If your that worried, im not sure if they make such a thing, but get a set of nyloc wheel nuts which cant undo. If the wheels are alloy, which im assuming they are cause no one uses steel rims anymore, the alloy itself acts like a springwasher and the nuts really bite in hard when you do them up.

Its actually the smart thing to do, no matter how well the spacers fit onto your hub and wheel setup, if they are illegal, then thats all your insurance/police need to shift blame if anything happens, if he did not tell you then he would be liable if anything did happen.

The only way to have legal spacers on, is to weld them onto the hub, and then get them engineered,(coming from an rta inspector when i got defected for 30mm bolt ons)

That said, as far as drivability goes, those spacers you've got are fine, its the legality of them he was talking about mainly.

Thanks fellas. I dont disagree with what they did at all. I mean they cant be liable, so from their business's point of view its the right thing.

My question was more so why he said they were illegal and a problem, Id never heard of the movement issue before.

its because the cheap nasty spacers move an make the wheel nuts come loose and also because your widening the wheel track from standard, your modifying a standard part of the car and it also puts extra pressure on the wheel bearings. i made hub centric 10mm spacers for mine (like yours daveo) and when i went over the pits i asked him about them and checked my track and said because i had modified it it wasnt legal, he let it go but because i made them good an i made him some. also quite a few businesses wont do work on cars that they see can be a problem and the customer coming back with a lawsuit against them

Edited by turboedsloth
he let it go but because i made them good an i made him some

Haha gotta love the mutual favours :)

But yeah as was said, some spacers do compress over time depending on their quality and material = loose nuts = bad.

this is why its recommended if you ever get new wheels, you tighten them after a short drive to make sure they stay tight, even if an air gun was used first time round.

Edited by T187
  • 2 weeks later...

http://www.skylinesaustralia.com/forums/R3...32-t169774.html

i had them 'slip on spacers' and every time i came back from some dori, my wheel nuts where loose (all of the fronts)

then i decided to take the wheels off n inspect the nuts, the thread were f**ked coz it wasnt loosening off the car, it was being pushed out...

ended up buying $200 worth of wheel nuts/studs.

f**k the slip on shit, get some bolt on spacers they may be around 50-80 each but cant be worse then ur tire flying off mid drift.

With slip ons, I usually tighten them up on the car. drop the car, tighten them up. drive the car around a bit turning left and right and tighten them up and then I am good to go.
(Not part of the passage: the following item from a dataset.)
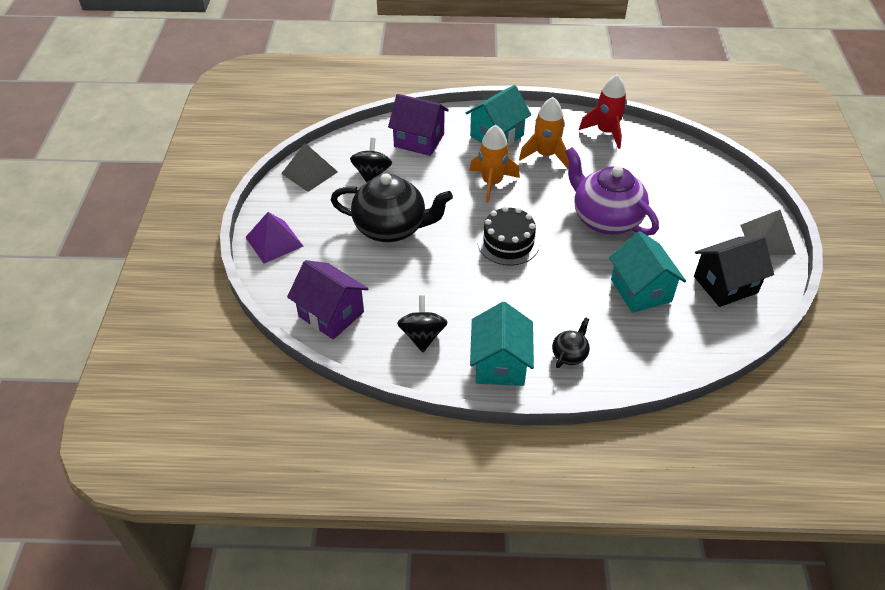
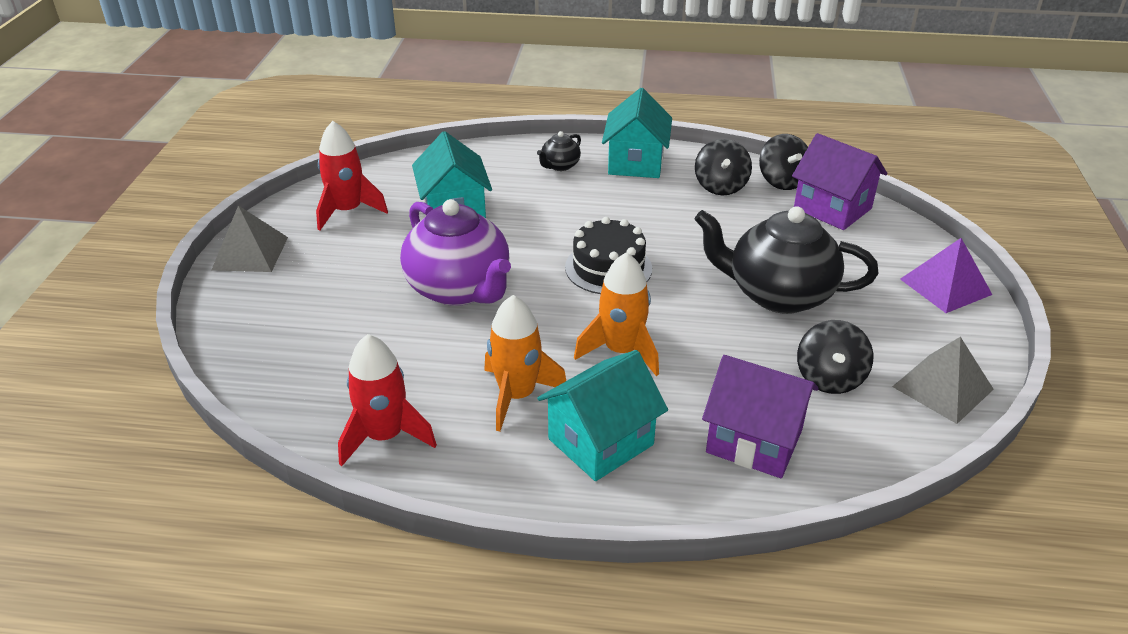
camera: 175 degrees left, 10 degrees down
(366, 346) = (782, 181): none -> black spinning top
(725, 285) = (347, 211): black house -> red rocket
They usually have a bit of a turn left in them when I do it so they do seem to settle as you load. This was when I was running 2 slips totalling 18mm (10+8). Prior to that I was running 3 (5+5+8).

A tyre shop has told me that you only need tyres speed rated to 100km/h and a million other interesting facts so I wouldn't worry too much about what they say.

i refuse to use slip-ons, in drifting the abuse always ends in tears, bolts -ons are the only way to go....

but in your case pull the wheels and tyres off and take them in to your tyre place of choice... they cant refuse what they cant see.